7. The dye-sensitized solar cell as claimed in claim 2, wherein the negative charged ions in the salt containing segment is selected from a group of halogen ions, ClO₄ ⁻, SO₃ ⁻, PF₆ ⁻, or CF₃SO₃ ⁻.

8. The dye-sensitized solar cell as claimed in claim 1, wherein material of the first electrode layer is fluorine-doped tin oxide (FTO).

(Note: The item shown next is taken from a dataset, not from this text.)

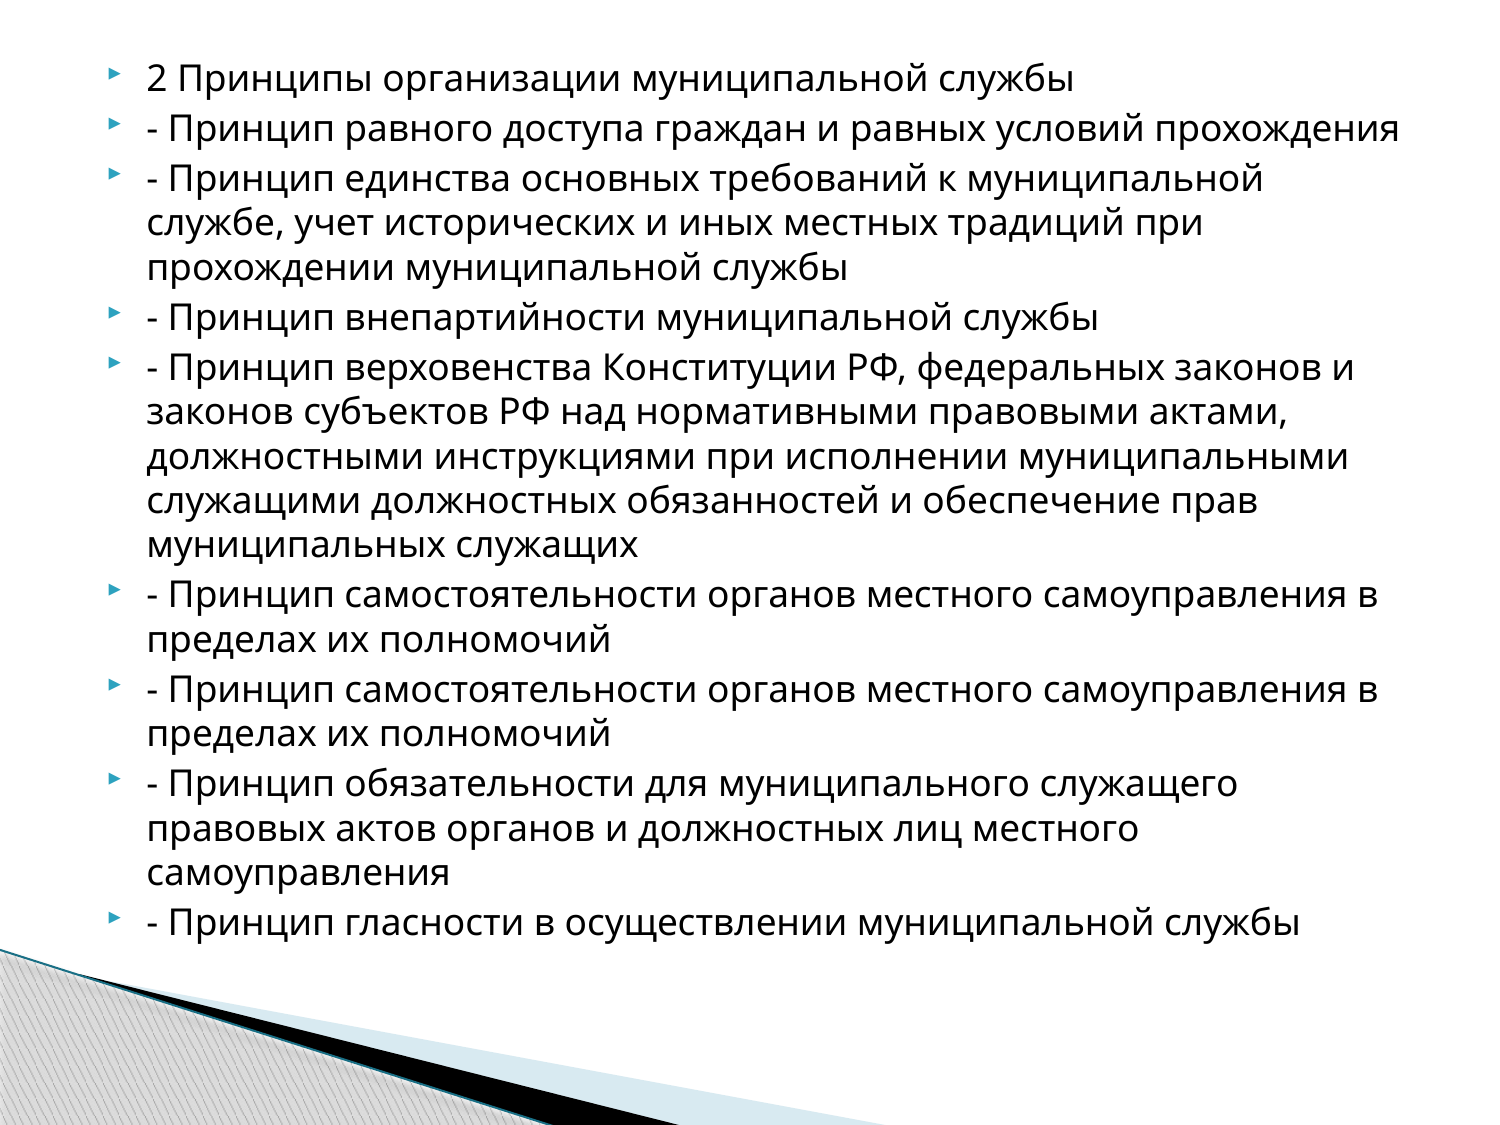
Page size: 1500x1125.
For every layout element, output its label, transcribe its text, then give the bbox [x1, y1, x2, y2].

list 2 Принципы организации муниципальной службы - Принцип равного доступа граждан и равных условий прохождения - Принцип единства основных требований к муниципальной службе, учет исторических и иных местных традиций при прохождении муниципальной службы - Принцип внепартийности муниципальной службы - Принцип верховенства Конституции РФ, федеральных законов и законов субъектов РФ над нормативными правовыми актами, должностными инструкциями при исполнении муниципальными служащими должностных обязанностей и обеспечение прав муниципальных служащих - Принцип самостоятельности органов местного самоуправления в пределах их полномочий - Принцип самостоятельности органов местного самоуправления в пределах их полномочий - Принцип обязательности для муниципального служащего правовых актов органов и должностных лиц местного самоуправления - Принцип гласности в осуществлении муниципальной службы [75, 46, 1425, 986]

9. The dye-sensitized solar cell as claimed in claim 1, further comprising an electron transport layer disposed between the first electrode layer and the photosensitive dye layer.

10. The dye-sensitized solar cell as claimed in claim 9, wherein a material of the electron transport layer is selected from a group of metal oxides comprising titanium dioxide, zinc oxide, cadmium oxide, and tin dioxide, or composite metal oxides comprising zinc-titanium oxide and vanadium-titanium oxide.

11. The dye-sensitized solar cell as claimed in claim 1, wherein a material of the photosensitive dye layer is selected from a group of organometallic complexes containing ruthenium.

12. The dye-sensitized solar cell as claimed in claim 11, wherein the organometallic complexes containing ruthenium comprises N3 dye, N712 dye, N719 dye, black dyes, and organic dye molecules.

13. The dye-sensitized solar cell as claimed in claim 1, wherein a material of the second electrode layer is selected from a group of gold, platinum, an alloy of gold and platinum, graphite, and a carbide material.

14. The dye-sensitized solar cell as claimed in claim 1, wherein a material of the transparent electrode layer is indium-tin oxide.